*DATA FOR PROCESSING*:
⁂

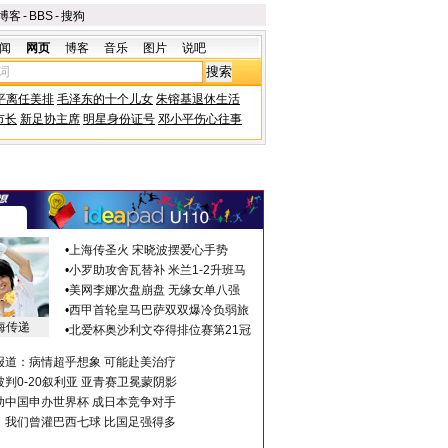
博客
-
BBS
-
搜狗
闻
网页
博客
音乐
图片
说吧
平离任美排
毛泽东的十个儿女
朱镕基退休生活
市长
新足协主席
明星身份证号
邓小平伤心往事
•
上海传圣火 宋晓波摆爱心手势
•
小罗助攻舍瓦替补 米兰1-2升班马
•
美网李娜次盘崩盘 无缘女单八强
•
西甲首轮皇马巴萨双双爆冷负弱旅
海传递
•
北爱杯奥沙利文夺得排位赛第21冠
报道：病情超乎想象 可能赴美治疗
判0-20叙利亚 亚青赛卫冕蒙阴影
助中国申办世界杯 成日本竞争对手
：我们曾灌巴西七球 比国足强得多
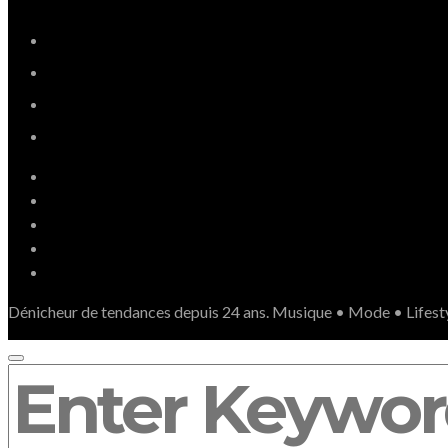
Dénicheur de tendances depuis 24 ans. Musique • Mode • Lifest
SEARCH
FOR:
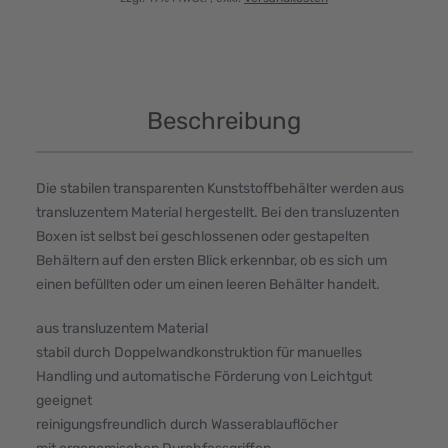
Beschreibung
Die stabilen transparenten Kunststoffbehälter werden aus
transluzentem Material hergestellt. Bei den transluzenten
Boxen ist selbst bei geschlossenen oder gestapelten
Behältern auf den ersten Blick erkennbar, ob es sich um
einen befüllten oder um einen leeren Behälter handelt.
aus transluzentem Material
stabil durch Doppelwandkonstruktion für manuelles
Handling und automatische Förderung von Leichtgut
geeignet
reinigungsfreundlich durch Wasserablauflöcher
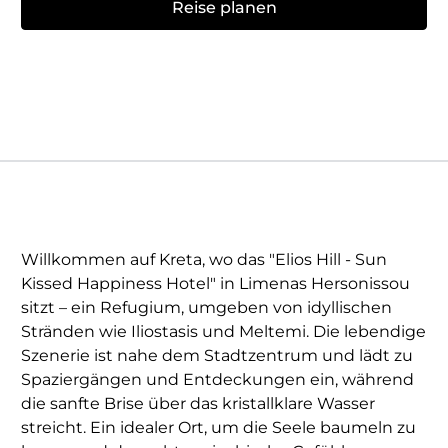
Reise planen
Willkommen auf Kreta, wo das "Elios Hill - Sun
Kissed Happiness Hotel" in Limenas Hersonissou
sitzt – ein Refugium, umgeben von idyllischen
Stränden wie Iliostasis und Meltemi. Die lebendige
Szenerie ist nahe dem Stadtzentrum und lädt zu
Spaziergängen und Entdeckungen ein, während
die sanfte Brise über das kristallklare Wasser
streicht. Ein idealer Ort, um die Seele baumeln zu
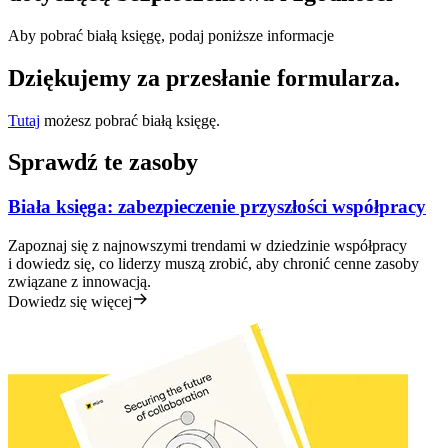
Transformacja metod pracy
Cyfrowe doświadczenia pracowników
Aby pobrać białą księgę, podaj poniższe informacje
Projektowanie usług i doświadczeń klientów
Transformacja chmurowa i oprogramowania
Dziękujemy za przesłanie formularza.
Zasoby
Nauka
Historie klientów
Tutaj
możesz pobrać białą księgę.
Akademia
Webinary
Sprawdź te zasoby
Nauka przez Reforge
Społeczność i pomoc
Centrum pomocy
Biała księga: zabezpieczenie przyszłości współpracy
Wydarzenia
Społeczność
Zapoznaj się z najnowszymi trendami w dziedzinie współpracy
Blog
i dowiedz się, co liderzy muszą zrobić, aby chronić cenne zasoby
Partnerzy i usługi
związane z innowacją.
Usługi profesjonalne Miro
Dowiedz się więcej
Partnerzy ds. rozwiązań
Cennik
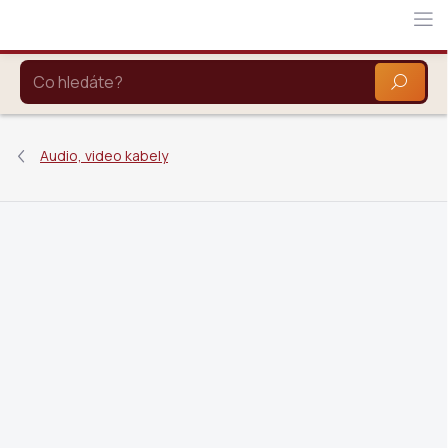
Přejít
na
obsah
HLEDAT
Audio, video kabely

⁂

*TASK DETAILS*: Nothing but the lines from the first line of the listing above to the line containing "Reise planen" should appear in the answer, each one exact and with no pictures.

*SOLUTION FOR THIS EXERCISE*:
博客
-
BBS
-
搜狗
闻
网页
博客
音乐
图片
说吧
平离任美排
毛泽东的十个儿女
朱镕基退休生活
市长
新足协主席
明星身份证号
邓小平伤心往事
•
上海传圣火 宋晓波摆爱心手势
•
小罗助攻舍瓦替补 米兰1-2升班马
•
美网李娜次盘崩盘 无缘女单八强
•
西甲首轮皇马巴萨双双爆冷负弱旅
海传递
•
北爱杯奥沙利文夺得排位赛第21冠
报道：病情超乎想象 可能赴美治疗
判0-20叙利亚 亚青赛卫冕蒙阴影
助中国申办世界杯 成日本竞争对手
：我们曾灌巴西七球 比国足强得多
Dénicheur de tendances depuis 24 ans. Musique • Mode • Lifest
SEARCH
FOR:
Beschreibung
Die stabilen transparenten Kunststoffbehälter werden aus
transluzentem Material hergestellt. Bei den transluzenten
Boxen ist selbst bei geschlossenen oder gestapelten
Behältern auf den ersten Blick erkennbar, ob es sich um
einen befüllten oder um einen leeren Behälter handelt.
aus transluzentem Material
stabil durch Doppelwandkonstruktion für manuelles
Handling und automatische Förderung von Leichtgut
geeignet
reinigungsfreundlich durch Wasserablauflöcher
Reise planen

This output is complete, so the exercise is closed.